- _Requirement_
Only the lines from the one containing "Αστικό ΚΤΕΛ Χανίων" through the one containing "4- Reconstrução capilar" should be printed, exactly as they appear below, with both ends included.

(Dataset records)
·····

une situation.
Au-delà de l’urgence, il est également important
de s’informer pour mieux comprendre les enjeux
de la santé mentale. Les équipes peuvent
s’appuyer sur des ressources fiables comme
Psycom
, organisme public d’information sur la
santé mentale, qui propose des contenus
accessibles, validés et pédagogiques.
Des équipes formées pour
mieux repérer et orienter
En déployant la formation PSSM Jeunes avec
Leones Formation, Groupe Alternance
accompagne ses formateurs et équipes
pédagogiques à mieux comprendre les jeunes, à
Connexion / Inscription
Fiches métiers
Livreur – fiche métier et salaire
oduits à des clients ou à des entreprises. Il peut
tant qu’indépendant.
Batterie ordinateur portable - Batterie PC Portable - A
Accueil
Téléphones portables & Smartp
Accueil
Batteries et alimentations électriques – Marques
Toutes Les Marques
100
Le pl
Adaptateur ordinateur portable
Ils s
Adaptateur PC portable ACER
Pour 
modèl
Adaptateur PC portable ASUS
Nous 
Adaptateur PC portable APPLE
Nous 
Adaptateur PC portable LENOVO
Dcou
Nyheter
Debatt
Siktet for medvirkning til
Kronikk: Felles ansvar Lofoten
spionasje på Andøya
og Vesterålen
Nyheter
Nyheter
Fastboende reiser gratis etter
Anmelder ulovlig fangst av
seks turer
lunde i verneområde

·····

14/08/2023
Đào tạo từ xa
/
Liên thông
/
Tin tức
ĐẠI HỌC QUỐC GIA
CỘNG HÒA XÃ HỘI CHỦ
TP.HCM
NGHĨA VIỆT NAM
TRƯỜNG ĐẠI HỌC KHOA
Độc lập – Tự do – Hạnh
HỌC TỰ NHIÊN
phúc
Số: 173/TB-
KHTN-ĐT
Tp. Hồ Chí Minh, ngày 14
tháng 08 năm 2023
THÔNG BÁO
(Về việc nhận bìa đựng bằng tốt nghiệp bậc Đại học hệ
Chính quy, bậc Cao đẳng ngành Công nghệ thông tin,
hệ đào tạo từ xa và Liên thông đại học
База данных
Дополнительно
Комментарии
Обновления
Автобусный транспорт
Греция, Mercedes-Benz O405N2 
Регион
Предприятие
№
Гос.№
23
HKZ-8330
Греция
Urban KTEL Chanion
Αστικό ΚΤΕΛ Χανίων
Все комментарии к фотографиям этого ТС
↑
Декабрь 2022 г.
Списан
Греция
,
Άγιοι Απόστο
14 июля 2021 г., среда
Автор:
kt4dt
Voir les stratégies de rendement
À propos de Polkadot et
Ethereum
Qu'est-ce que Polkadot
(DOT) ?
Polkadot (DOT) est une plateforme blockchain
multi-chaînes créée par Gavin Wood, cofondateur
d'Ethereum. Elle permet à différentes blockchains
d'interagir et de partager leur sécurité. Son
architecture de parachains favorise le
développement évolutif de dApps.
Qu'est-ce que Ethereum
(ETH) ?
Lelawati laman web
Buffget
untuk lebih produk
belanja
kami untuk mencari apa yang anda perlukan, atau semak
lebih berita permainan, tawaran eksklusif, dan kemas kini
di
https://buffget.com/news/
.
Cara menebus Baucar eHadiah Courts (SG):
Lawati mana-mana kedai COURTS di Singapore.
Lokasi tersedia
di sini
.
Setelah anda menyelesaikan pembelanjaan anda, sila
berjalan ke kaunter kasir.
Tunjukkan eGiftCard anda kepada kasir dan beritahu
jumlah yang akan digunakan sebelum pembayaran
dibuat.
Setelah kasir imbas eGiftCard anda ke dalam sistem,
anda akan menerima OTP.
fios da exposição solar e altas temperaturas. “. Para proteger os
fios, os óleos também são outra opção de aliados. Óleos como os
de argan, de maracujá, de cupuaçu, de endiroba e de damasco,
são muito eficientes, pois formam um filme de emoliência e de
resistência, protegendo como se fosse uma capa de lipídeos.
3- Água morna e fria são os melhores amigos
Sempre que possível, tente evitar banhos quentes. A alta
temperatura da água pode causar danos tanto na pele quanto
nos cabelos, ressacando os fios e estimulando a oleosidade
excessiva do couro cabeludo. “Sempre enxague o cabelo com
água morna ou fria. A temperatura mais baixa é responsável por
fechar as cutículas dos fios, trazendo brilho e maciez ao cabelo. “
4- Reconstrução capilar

·····

- _The answer_
Αστικό ΚΤΕΛ Χανίων
Все комментарии к фотографиям этого ТС
↑
Декабрь 2022 г.
Списан
Греция
,
Άγιοι Απόστο
14 июля 2021 г., среда
Автор:
kt4dt
Voir les stratégies de rendement
À propos de Polkadot et
Ethereum
Qu'est-ce que Polkadot
(DOT) ?
Polkadot (DOT) est une plateforme blockchain
multi-chaînes créée par Gavin Wood, cofondateur
d'Ethereum. Elle permet à différentes blockchains
d'interagir et de partager leur sécurité. Son
architecture de parachains favorise le
développement évolutif de dApps.
Qu'est-ce que Ethereum
(ETH) ?
Lelawati laman web
Buffget
untuk lebih produk
belanja
kami untuk mencari apa yang anda perlukan, atau semak
lebih berita permainan, tawaran eksklusif, dan kemas kini
di
https://buffget.com/news/
.
Cara menebus Baucar eHadiah Courts (SG):
Lawati mana-mana kedai COURTS di Singapore.
Lokasi tersedia
di sini
.
Setelah anda menyelesaikan pembelanjaan anda, sila
berjalan ke kaunter kasir.
Tunjukkan eGiftCard anda kepada kasir dan beritahu
jumlah yang akan digunakan sebelum pembayaran
dibuat.
Setelah kasir imbas eGiftCard anda ke dalam sistem,
anda akan menerima OTP.
fios da exposição solar e altas temperaturas. “. Para proteger os
fios, os óleos também são outra opção de aliados. Óleos como os
de argan, de maracujá, de cupuaçu, de endiroba e de damasco,
são muito eficientes, pois formam um filme de emoliência e de
resistência, protegendo como se fosse uma capa de lipídeos.
3- Água morna e fria são os melhores amigos
Sempre que possível, tente evitar banhos quentes. A alta
temperatura da água pode causar danos tanto na pele quanto
nos cabelos, ressacando os fios e estimulando a oleosidade
excessiva do couro cabeludo. “Sempre enxague o cabelo com
água morna ou fria. A temperatura mais baixa é responsável por
fechar as cutículas dos fios, trazendo brilho e maciez ao cabelo. “
4- Reconstrução capilar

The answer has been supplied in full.